Maddstone has Delft beaten, and threatens to have him drugged, and flown to the asylum in Sweden. He offers Delft a choice: he can spend the rest of his life in the asylum, or commit suicide by swallowing hot coals. Delft chooses the latter and dies a gruesome death. Maddstone shoots the men who served as Delft's lackeys on the day that he was arrested, completing his revenge.

Maddstone goes to the Fendeman house hoping to resume his relationship with Portia, but finds only Portia's father, who informs Maddstone that Portia and Albert have fled to an unknown location to mourn Gordon. Left on the kitchen table are the love letters that Portia and Maddstone exchanged as teenagers. Maddstone takes them, realizing that he will never find Portia and Albert.

Maddstone tears up the love letters and scatters them at sea. He returns to what he now realises is his only real "home": the asylum, which he now owns.

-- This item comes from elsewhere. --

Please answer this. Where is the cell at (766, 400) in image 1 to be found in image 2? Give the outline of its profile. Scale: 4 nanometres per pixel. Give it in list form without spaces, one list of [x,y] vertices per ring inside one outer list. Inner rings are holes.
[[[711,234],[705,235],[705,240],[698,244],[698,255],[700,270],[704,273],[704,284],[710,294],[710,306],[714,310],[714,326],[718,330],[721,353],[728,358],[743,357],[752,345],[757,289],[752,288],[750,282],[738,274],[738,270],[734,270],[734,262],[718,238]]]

==Character allusions/references==
In the novel's afterword, Fry states he tried to make his novel appear more of a conscious homage by changing the characters' names to anagrams or references to Dumas' original work:

| Monte Cristo | Stars' Tennis Balls | Notes |
|---|---|---|
| Edmond Dantès | Ned Maddstone | anagram |
| Mercedes | Portia | pun: Mercedes-Benz → Porsche |
| de Villefort | Oliver Delft | anagram |
| the Abbe (Faria) | the Babe (Fraser) | partial anagram |
| Fernand Mondego | Gordon Fendeman | anagram |
| Noirtier | Blackrow | translated literally (calque) |
| Capt. Leclere | Paddy Leclare | homonym |
| Pharaon (Leclere's ship) | Orphana (yacht) | anagram |
| Caderousse | Rufus Cade | translation: rousse = red = Rufus |
| Baron Danglars | Barson-Garland | anagram |
| Monte Cristo | Simon Cotter | anagram |
| Albert de Morcerf | Albert Fendeman | same first name |

==Reception==
Reviews of the book were positive. Jane Shilling declared in The Times "This is an odd, interesting, ambitious book with a complex pedigree" and Harry Mount wrote of Fry in the Daily Telegraph "He seems to be concentrating more on producing a taut thriller. This he does to good effect, adding a talent for terror and suspense-writing to his quiverful of skills". However, Stephen Moss, writing in the Guardian opined that it was a "good read rather than great book, pacy, well constructed and rather gruesome. If one were to make a criticism, one might say that it was a trifle banausian. It works like clockwork, but one does not buy a novel to tell the time."

==See also==
- The Stars My Destination by Alfred Bester, another novel that takes its plot from The Count of Monte Cristo.